Spekulation ist derzeit, dass Microsoft das bisherige Konzept des "Rundum sorglos"-Pakets über Bord wirft und Vistas Nachfolger eher modular aufgebaut und individuell konfigurierbar sein soll. Weiterhin will man angeblich eine völlig neuartige Benutzeroberfläche kreieren. Laut Microsoftgründer Bill Gates könnte es vielleicht schon in nur drei Jahren soweit sein.
Update:
Geplant war Vista als Nachfolger von Windows XP zwar schon lange, jedoch durch das dringend benötigte Service Pack 2 hatte sich die Planung von Microsoft doch stark verzögert. Darunter litt am Ende Windows Vista, welches nicht mit allen geplanten Features und Neuerungen ausgestattet wurde.

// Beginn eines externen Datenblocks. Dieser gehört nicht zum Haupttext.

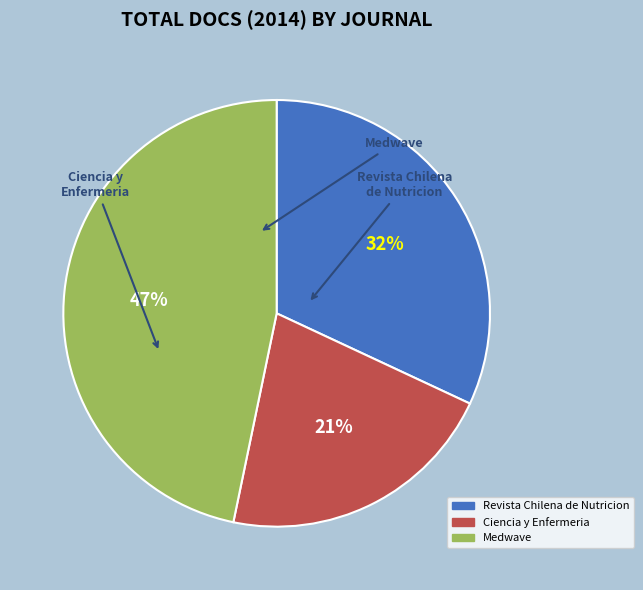

What is the smallest slice in the pie chart?

Ciencia y Enfermeria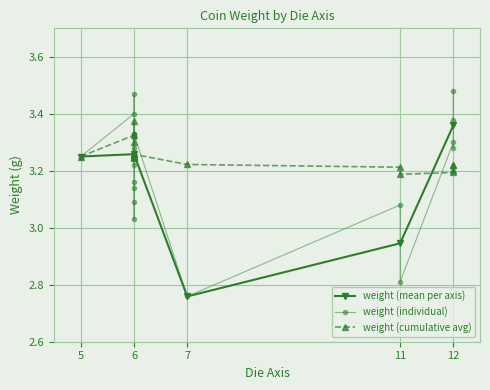

Is it true that weight (mean per axis) equals 1.2 at 11?

False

Damals wurde das neue WinFS-Dateiformat, native HD-DVD, Firewire-B-Unterstützung, PC zu PC Synchronisation und erweiterte Spracherkennung vom Vista Fahrplan gestrichen. Einige dieser Technologien sollen nun mit dem ersten Service Pack für Vista mitgeliefert werden. Jedoch wird es das WinFS-Dateiformat nicht vor der Veröffentlichung von Vienna bzw. Windows 7 geben.